Can the Minister clarify the cost analysis that underpins the decision to end bereavement support payment after only one year, because one year is much too short to address a family’s needs? Removing the payment at the first anniversary of the death adds an additional pressure on the family at a time that is already very emotionally difficult when they often relive the acute episode surrounding the bereavement. Many families report that the second and subsequent years following bereavement are even harder than the first because support from friends and family tends to disappear and children can experience late effects of dealing with grief and bereavement.

The current allowance is paid until the youngest child leaves full-time education. The proposal to reduce this to a period of just one year is a dramatic change. Data provided by the Childhood Bereavement Network suggest that only one family in 28—that is, 4%—claims for less than one year. Most families would therefore receive payments under this Bill for a much, much shorter time than they would under current arrangements, especially if the children are younger. In Committee I described the shortening of this period of time as cruel. A year is a very short time in the life of those bereaved, whether adult or child.

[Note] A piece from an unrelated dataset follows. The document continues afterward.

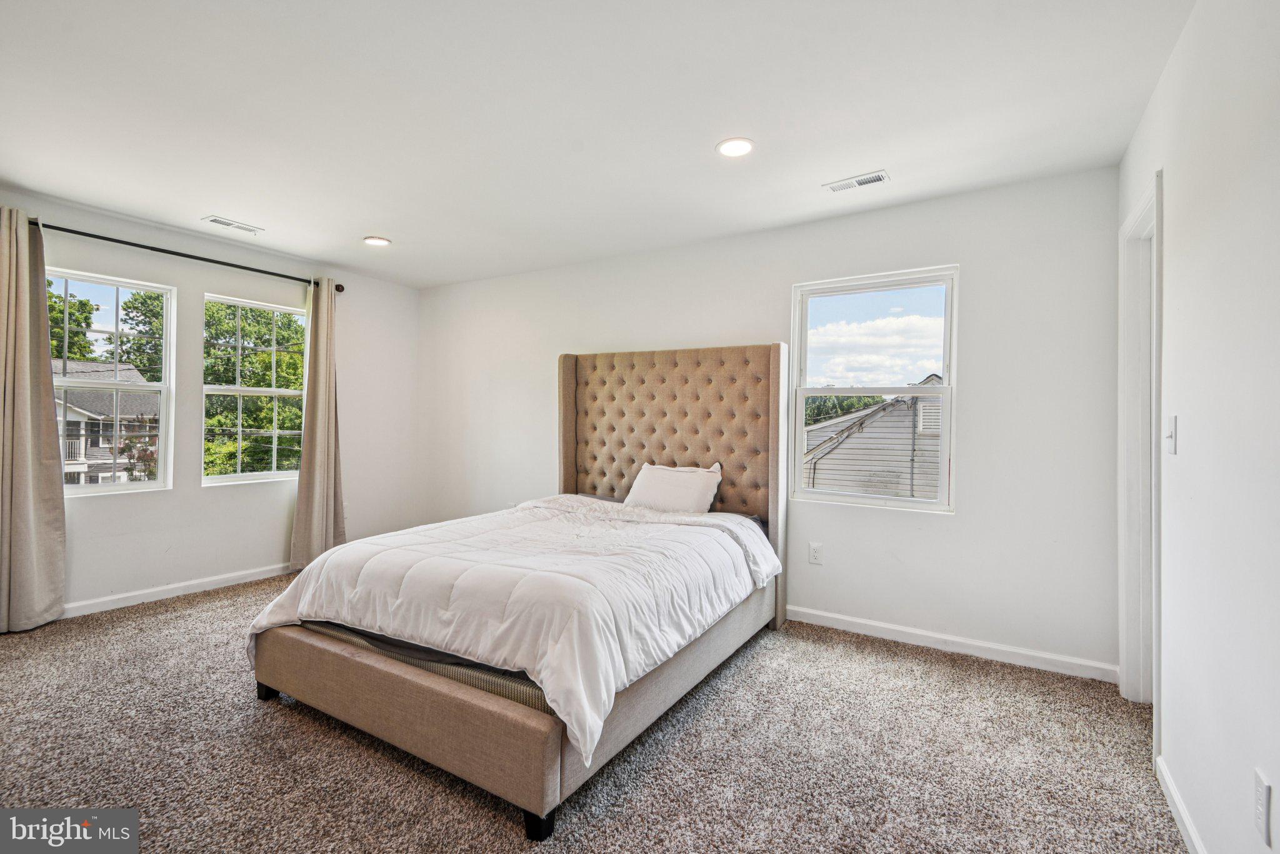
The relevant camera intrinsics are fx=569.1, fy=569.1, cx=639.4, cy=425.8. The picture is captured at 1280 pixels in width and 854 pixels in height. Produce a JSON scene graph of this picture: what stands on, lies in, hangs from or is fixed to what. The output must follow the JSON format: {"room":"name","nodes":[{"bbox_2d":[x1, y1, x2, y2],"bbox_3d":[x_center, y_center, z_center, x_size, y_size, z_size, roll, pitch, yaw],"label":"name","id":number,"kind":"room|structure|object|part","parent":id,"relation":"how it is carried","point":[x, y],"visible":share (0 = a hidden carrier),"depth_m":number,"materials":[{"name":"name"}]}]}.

The current benefit is paid until children leave full-time education in recognition partly of the complex emotional needs of young children. Removing the payment when the dependent children are very young is particularly worrying. Pre-school children become very clingy when they realise that one parent is no longer around. They require stability and security. The grief of losing a parent is challenging enough without compounding the disruption caused by the stress of worsened financial hardship for the surviving parent with the premature ending of a bereavement support payment.

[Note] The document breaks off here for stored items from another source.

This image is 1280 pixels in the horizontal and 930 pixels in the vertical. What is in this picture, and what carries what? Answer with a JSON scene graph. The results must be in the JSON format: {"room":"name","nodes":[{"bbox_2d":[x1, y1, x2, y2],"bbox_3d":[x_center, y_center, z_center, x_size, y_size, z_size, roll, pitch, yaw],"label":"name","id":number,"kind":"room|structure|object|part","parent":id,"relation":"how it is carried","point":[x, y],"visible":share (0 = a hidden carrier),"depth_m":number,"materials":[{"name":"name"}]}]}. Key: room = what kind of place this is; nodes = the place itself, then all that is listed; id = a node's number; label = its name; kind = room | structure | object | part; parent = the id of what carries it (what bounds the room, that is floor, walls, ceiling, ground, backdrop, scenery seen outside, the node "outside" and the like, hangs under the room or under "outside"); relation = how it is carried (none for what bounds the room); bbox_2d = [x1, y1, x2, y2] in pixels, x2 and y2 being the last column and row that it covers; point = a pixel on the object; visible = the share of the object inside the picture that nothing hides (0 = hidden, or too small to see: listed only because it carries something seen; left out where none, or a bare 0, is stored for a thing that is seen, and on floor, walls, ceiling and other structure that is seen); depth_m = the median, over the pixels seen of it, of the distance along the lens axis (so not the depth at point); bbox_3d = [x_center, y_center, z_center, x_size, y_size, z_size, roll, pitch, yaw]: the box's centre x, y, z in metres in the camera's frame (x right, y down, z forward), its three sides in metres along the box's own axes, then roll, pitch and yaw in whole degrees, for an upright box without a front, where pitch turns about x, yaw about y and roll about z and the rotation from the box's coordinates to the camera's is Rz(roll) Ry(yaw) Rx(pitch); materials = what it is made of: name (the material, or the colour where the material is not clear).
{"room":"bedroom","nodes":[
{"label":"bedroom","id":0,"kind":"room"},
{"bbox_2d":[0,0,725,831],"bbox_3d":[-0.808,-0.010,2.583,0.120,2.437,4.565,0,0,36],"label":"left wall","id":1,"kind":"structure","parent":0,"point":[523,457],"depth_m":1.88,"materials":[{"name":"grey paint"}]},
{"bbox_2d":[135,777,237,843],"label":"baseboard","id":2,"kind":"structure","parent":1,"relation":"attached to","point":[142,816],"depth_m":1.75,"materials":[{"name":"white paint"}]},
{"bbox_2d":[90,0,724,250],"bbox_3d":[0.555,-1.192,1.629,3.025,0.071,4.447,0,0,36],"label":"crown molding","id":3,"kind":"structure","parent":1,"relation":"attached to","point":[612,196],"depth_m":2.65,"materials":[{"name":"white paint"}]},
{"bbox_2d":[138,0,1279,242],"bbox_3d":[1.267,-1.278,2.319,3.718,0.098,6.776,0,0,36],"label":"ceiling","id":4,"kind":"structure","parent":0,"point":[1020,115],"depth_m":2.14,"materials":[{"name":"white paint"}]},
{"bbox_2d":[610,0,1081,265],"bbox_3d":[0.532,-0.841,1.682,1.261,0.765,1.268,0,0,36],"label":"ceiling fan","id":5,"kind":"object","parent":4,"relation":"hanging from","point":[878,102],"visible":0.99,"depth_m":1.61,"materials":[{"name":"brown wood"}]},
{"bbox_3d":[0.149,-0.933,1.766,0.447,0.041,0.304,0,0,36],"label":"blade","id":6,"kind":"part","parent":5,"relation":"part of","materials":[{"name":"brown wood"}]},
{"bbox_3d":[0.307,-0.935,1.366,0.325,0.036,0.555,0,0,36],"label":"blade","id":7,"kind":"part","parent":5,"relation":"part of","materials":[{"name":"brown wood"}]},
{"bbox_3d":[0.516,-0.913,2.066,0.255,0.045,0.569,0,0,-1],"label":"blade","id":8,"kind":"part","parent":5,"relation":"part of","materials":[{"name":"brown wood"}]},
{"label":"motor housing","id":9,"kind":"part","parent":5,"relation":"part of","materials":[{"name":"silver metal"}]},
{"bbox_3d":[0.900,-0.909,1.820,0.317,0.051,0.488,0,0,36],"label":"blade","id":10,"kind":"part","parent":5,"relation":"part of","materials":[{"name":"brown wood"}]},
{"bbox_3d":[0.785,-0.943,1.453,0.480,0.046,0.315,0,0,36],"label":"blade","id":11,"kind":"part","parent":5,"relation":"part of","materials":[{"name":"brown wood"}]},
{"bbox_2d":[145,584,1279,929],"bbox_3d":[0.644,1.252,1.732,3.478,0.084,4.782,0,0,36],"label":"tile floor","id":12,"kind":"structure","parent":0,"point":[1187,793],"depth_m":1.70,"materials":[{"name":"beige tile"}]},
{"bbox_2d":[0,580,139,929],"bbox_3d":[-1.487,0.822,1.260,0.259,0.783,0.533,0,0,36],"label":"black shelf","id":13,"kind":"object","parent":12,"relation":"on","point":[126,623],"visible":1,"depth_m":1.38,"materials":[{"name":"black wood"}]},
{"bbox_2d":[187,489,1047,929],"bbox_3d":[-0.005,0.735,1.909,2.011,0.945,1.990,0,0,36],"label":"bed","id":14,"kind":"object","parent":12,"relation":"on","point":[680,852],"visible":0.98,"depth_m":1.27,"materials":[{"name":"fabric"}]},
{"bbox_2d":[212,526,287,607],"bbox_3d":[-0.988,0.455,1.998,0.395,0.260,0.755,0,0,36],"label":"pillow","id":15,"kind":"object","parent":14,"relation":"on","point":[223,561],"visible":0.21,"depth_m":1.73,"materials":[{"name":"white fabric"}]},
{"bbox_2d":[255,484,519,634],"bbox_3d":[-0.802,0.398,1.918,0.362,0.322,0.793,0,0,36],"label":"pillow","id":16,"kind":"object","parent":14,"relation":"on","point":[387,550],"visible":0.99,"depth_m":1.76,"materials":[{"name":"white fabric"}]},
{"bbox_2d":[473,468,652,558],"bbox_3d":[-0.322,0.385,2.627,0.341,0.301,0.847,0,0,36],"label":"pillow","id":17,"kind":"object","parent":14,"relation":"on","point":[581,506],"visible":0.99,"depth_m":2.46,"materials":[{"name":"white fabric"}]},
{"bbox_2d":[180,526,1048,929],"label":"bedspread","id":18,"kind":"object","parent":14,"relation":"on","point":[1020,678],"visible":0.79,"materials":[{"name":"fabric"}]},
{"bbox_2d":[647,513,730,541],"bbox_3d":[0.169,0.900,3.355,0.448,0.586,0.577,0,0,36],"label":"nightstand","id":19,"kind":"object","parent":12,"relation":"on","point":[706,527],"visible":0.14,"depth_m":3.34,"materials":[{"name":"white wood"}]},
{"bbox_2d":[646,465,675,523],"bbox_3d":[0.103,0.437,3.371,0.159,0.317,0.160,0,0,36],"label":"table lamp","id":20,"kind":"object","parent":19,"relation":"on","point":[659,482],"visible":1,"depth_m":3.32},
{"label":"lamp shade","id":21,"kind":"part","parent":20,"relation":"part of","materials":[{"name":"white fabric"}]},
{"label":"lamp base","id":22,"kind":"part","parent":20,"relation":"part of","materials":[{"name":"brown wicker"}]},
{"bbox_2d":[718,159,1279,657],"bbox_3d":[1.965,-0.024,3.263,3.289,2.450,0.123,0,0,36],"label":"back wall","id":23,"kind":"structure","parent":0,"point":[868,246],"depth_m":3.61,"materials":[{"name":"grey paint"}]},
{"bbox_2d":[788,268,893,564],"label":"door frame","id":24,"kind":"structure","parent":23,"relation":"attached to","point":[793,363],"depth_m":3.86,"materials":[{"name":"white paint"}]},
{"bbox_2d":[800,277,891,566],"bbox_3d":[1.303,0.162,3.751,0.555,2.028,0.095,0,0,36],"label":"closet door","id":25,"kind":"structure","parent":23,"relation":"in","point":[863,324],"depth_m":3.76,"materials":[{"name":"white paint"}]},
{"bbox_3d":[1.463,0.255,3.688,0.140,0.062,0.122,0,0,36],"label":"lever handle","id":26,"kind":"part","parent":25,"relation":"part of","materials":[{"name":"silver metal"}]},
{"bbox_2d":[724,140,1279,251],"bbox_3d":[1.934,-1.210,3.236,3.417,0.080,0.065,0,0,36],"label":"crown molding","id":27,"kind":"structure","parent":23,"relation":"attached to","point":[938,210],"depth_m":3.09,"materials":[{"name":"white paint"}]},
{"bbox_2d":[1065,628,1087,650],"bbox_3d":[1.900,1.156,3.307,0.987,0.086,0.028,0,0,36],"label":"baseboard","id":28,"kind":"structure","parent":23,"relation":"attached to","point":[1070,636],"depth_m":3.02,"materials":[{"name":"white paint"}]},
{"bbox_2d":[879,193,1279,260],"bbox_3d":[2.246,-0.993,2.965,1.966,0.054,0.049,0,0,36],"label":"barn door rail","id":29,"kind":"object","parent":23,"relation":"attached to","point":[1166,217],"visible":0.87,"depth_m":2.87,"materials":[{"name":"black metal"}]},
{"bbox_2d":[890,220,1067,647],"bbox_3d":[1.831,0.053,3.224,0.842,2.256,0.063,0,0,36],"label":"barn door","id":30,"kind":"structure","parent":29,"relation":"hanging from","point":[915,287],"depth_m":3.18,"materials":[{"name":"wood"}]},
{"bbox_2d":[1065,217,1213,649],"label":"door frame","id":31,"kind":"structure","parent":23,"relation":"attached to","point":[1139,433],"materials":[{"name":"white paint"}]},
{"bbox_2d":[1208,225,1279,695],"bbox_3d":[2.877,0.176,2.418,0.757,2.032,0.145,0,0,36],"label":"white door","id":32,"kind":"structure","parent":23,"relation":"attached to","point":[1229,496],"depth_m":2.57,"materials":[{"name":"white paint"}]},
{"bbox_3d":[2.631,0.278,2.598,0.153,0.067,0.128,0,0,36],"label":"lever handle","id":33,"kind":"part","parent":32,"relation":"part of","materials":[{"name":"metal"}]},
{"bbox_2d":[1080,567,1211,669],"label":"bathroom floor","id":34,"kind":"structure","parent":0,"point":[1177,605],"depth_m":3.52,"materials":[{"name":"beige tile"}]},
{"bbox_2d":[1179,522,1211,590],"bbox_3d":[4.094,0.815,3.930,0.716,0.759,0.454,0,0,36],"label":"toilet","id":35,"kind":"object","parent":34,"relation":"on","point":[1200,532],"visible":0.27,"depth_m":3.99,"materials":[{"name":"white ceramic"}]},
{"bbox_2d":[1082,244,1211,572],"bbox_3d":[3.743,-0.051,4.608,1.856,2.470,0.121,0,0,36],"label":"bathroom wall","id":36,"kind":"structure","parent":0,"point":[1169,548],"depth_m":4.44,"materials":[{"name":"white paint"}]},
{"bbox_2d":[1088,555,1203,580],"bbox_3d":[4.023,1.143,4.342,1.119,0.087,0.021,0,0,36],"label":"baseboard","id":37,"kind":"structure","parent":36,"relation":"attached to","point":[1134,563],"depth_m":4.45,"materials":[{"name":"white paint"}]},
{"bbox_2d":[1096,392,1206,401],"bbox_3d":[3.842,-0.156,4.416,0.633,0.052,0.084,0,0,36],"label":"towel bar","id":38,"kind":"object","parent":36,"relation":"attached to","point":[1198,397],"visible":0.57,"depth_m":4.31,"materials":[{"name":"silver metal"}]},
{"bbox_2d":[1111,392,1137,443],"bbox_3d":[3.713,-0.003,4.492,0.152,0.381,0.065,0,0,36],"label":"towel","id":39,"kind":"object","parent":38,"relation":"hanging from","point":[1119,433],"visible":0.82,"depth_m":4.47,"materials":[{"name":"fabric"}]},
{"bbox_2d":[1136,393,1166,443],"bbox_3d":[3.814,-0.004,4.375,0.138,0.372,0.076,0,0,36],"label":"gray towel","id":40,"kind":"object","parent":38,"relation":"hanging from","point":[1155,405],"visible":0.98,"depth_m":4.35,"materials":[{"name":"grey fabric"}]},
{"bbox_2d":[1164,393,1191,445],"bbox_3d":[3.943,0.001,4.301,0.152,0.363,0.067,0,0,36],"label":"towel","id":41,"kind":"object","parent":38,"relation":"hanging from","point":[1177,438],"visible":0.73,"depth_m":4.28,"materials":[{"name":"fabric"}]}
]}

Amendment 19 seeks to clarify that the bereavement support payment will be payable to a widow who is pregnant at the time of her spouse’s death. Can the Minister confirm that when the spouse of a pregnant woman dies the allowance would be payable to her? Amendment 20 seeks to clarify what support would be offered in the tragic event of both parents dying. Can the Minister confirm that in the event that both parents die, the guardian of the surviving children under the age of 18 will be eligible for any bereavement support payment which would have been paid to a surviving parent had that parent not died, and that the guardian has six months in which to lodge the claim? Can the Minister also confirm that the changes to the bereavement support payment do not affect the guardian’s allowance? Finally, can the Minister confirm that changes to the bereavement support payment do not affect child benefit?

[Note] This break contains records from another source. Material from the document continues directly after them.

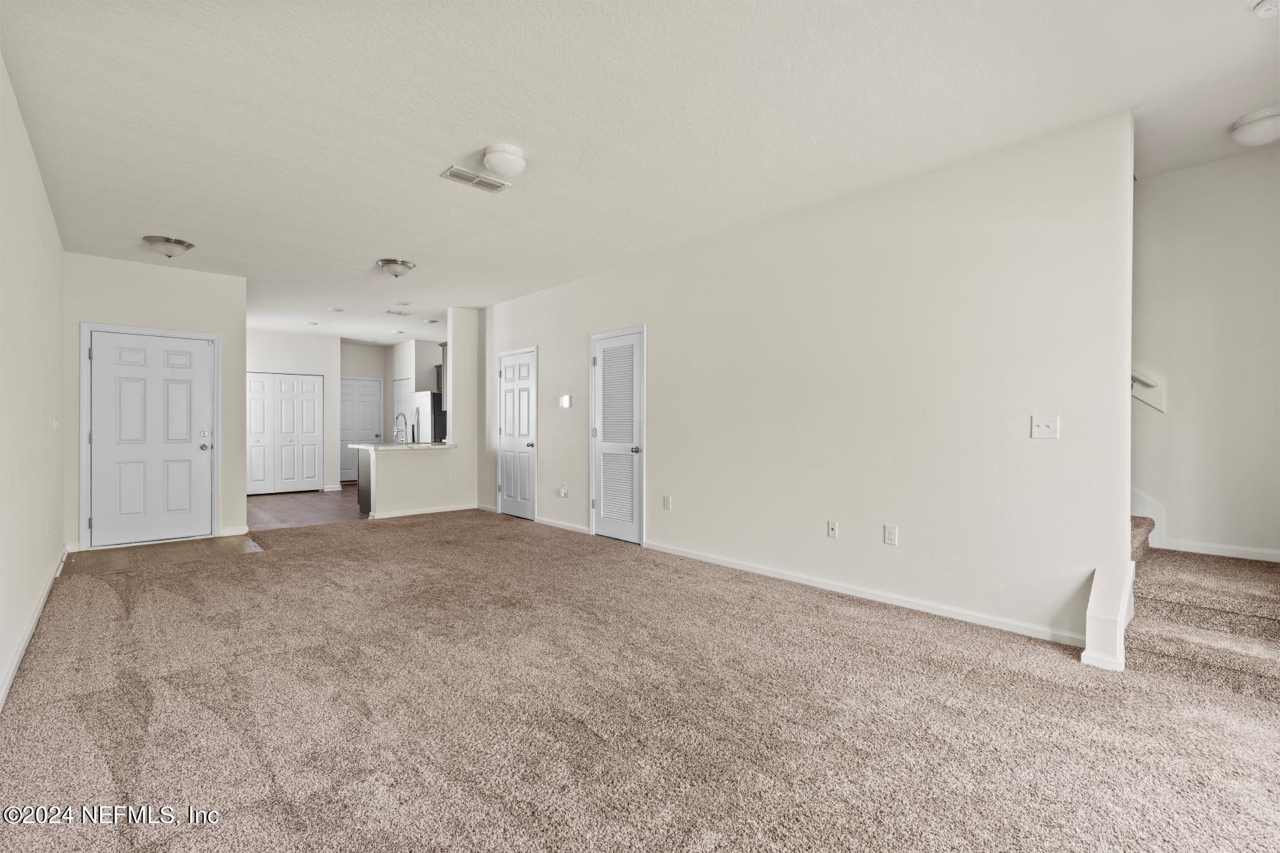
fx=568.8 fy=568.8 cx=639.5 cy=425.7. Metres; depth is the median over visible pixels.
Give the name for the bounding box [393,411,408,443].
faucet
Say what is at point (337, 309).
recessed light
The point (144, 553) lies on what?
entry floor
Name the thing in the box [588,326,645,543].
louvered door
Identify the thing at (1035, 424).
light switch
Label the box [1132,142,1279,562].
stairwell wall
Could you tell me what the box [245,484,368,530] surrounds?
kitchen floor
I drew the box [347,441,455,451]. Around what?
countertop
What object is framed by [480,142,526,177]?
ceiling light
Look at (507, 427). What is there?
closet door
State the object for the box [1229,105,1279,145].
ceiling light
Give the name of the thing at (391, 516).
baseboard
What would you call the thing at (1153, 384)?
handrail
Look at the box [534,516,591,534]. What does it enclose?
baseboard
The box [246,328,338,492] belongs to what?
kitchen back wall
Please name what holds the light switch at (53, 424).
attached to the left wall at (56, 326)
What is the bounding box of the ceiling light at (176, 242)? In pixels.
[141,235,195,258]
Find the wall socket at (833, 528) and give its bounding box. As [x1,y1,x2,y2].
[827,520,838,538]
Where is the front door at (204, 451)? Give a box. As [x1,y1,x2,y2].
[87,329,213,546]
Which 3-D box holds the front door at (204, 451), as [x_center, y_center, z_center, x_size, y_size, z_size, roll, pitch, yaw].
[-4.838,0.105,5.716,1.070,2.110,0.123,0,0,-43]
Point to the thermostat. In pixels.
(565, 401)
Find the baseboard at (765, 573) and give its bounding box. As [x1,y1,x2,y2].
[645,542,1083,648]
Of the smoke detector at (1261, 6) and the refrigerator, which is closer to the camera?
the smoke detector at (1261, 6)
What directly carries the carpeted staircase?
on the carpet floor at (815, 625)
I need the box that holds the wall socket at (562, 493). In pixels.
[558,483,569,497]
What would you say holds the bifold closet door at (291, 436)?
in the kitchen back wall at (311, 369)
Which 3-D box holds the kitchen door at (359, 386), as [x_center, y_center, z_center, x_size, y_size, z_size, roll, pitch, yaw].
[-5.568,0.097,11.232,0.929,2.055,0.099,0,0,-43]
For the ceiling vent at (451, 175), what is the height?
0.014 m
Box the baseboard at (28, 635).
[0,547,67,708]
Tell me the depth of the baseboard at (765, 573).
3.61 m
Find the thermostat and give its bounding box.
[558,393,572,408]
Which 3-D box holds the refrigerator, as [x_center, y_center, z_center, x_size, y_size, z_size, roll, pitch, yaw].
[-3.466,0.259,9.903,0.799,1.688,0.819,0,0,-43]
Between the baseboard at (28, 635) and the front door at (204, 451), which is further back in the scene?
the front door at (204, 451)
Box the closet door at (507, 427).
[496,347,537,519]
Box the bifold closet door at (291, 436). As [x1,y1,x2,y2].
[247,374,322,494]
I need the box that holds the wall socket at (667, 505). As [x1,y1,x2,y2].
[661,494,672,509]
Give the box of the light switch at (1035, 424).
[1030,414,1059,438]
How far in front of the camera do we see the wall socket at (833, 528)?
3.96 m
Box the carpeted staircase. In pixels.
[1126,511,1279,702]
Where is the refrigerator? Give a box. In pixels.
[409,390,447,443]
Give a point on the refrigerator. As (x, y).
(432, 406)
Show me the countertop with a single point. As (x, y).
(384, 446)
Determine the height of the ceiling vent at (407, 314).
0.020 m
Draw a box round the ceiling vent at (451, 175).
[440,165,511,193]
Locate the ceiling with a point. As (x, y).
(447, 153)
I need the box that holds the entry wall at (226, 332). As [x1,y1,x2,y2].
[65,252,244,552]
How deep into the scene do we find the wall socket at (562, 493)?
6.14 m
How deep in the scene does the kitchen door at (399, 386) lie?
10.88 m
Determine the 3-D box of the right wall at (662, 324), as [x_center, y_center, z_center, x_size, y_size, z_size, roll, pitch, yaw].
[0.196,-0.205,5.286,0.126,2.701,6.592,0,0,-43]
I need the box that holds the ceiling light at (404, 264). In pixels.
[376,257,416,277]
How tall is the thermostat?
0.147 m
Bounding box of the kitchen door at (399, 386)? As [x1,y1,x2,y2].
[391,377,410,442]
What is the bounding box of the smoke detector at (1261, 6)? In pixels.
[1250,0,1279,16]
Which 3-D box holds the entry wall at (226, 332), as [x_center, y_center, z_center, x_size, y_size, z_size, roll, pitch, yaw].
[-4.749,-0.204,5.592,1.427,2.706,0.125,0,0,-43]
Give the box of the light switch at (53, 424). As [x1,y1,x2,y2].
[51,414,59,432]
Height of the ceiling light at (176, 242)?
0.137 m
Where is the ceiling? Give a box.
[0,0,1279,345]
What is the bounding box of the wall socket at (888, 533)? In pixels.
[883,524,898,545]
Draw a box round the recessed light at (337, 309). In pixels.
[327,306,344,312]
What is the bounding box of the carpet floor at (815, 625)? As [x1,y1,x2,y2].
[0,507,1279,852]
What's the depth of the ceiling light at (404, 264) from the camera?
5.42 m
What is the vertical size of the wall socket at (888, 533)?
0.118 m
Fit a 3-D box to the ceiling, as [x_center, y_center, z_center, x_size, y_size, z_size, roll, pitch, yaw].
[-1.529,-1.619,5.873,6.237,0.114,13.271,0,0,-43]
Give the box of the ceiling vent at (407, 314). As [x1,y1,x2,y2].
[384,308,412,315]
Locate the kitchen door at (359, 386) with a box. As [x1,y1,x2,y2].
[340,376,382,485]
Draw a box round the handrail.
[1130,366,1166,413]
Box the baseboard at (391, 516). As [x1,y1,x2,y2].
[368,504,477,519]
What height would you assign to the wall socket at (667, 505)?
0.123 m
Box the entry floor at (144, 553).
[64,535,265,573]
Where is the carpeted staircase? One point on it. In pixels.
(1233, 663)
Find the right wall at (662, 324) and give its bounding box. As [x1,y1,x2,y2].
[484,110,1134,655]
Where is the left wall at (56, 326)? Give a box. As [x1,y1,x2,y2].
[0,54,66,710]
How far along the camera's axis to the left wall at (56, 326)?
3.04 m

Lord Rix Portrait Lord Rix (CB)
- Hansard - - - Excerpts

My Lords, I cannot claim to be either a young widow or to have young children. My children are actually middle-aged but my wife died a year ago last week and I know perfectly well that a year is really not sufficient time to put to one side all the problems which arise from the death of a partner. I was married for 64 years and, both for my children—middle-aged as they may be—and for me, the grief continues. I know perfectly well that if you are a young widow with young children, to be asked to change your life or to look at the possibility of going into work after six months is absolutely absurd. I support both these amendments with all my heart.